* Exercise details *
How many lines of the material contain the string "your"? Case counts. Reply with only the number.

[Transcribed page text]
╭──

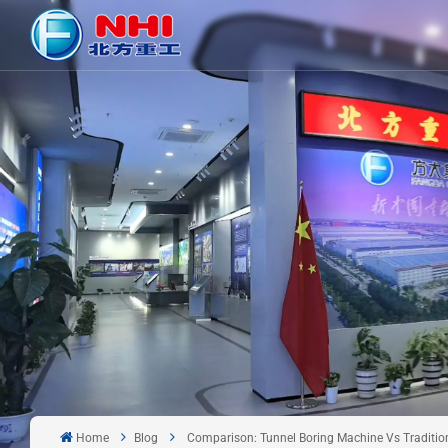
Home
Blog
Comparison: Tunnel Boring Machine Vs Traditiona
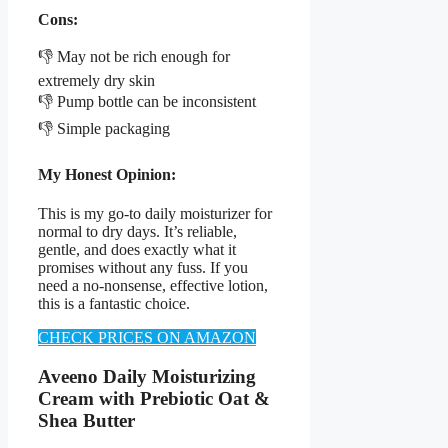
Cons:
👎 May not be rich enough for
extremely dry skin
👎 Pump bottle can be inconsistent
👎 Simple packaging
My Honest Opinion:
This is my go-to daily moisturizer for
normal to dry days. It’s reliable,
gentle, and does exactly what it
promises without any fuss. If you
need a no-nonsense, effective lotion,
this is a fantastic choice.
CHECK PRICES ON AMAZON
Aveeno Daily Moisturizing
Cream with Prebiotic Oat &
Shea Butter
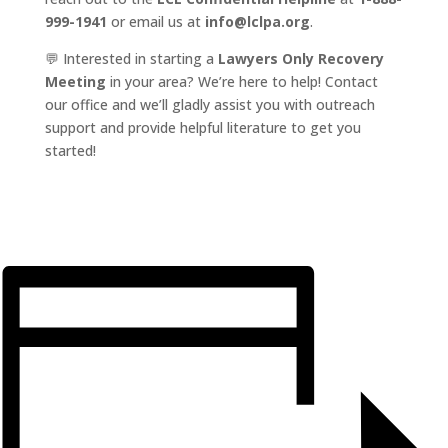
999-1941
or email us at
info@lclpa.org
.
💬 Interested in starting a
Lawyers Only Recovery
Meeting
in your area? We’re here to help! Contact
our office and we’ll gladly assist you with outreach
support and provide helpful literature to get you
started!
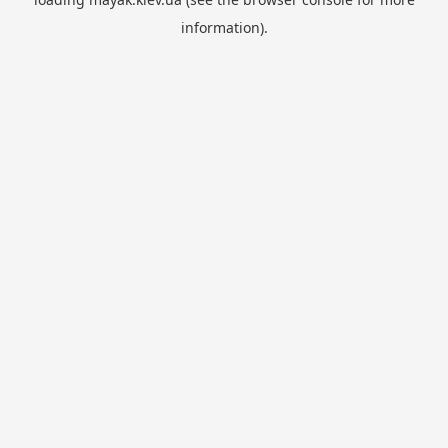
information).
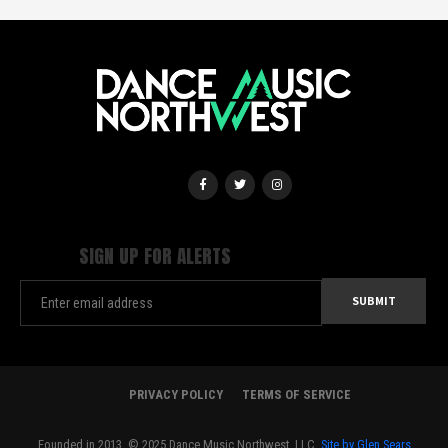
SIGN UP FOR ALERTS
PRIVACY POLICY
TERMS OF SERVICE
Founded in 2013. © 2025 Dance Music Northwest, LLC.
Site by Glen Sears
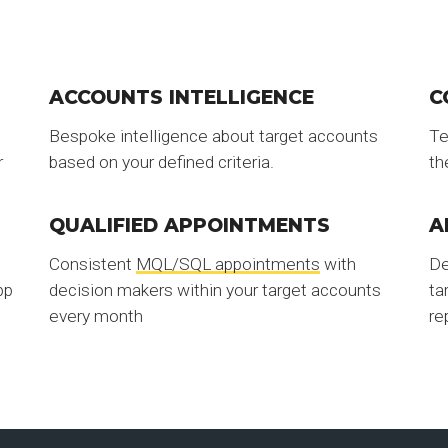
ACCOUNTS INTELLIGENCE
C
Bespoke intelligence about target accounts
Te
r
based on your defined criteria.
th
QUALIFIED APPOINTMENTS
A
Consistent
MQL/SQL appointments
with
De
pp
decision makers within your target accounts
ta
every month
re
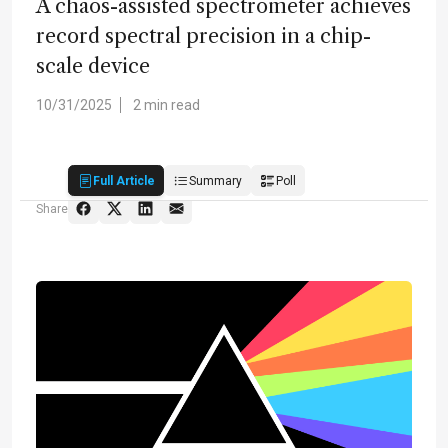
A chaos-assisted spectrometer achieves
record spectral precision in a chip-
scale device
10/31/2025
2 min read
Full Article
Summary
Poll
Share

╰──

* Result below *
3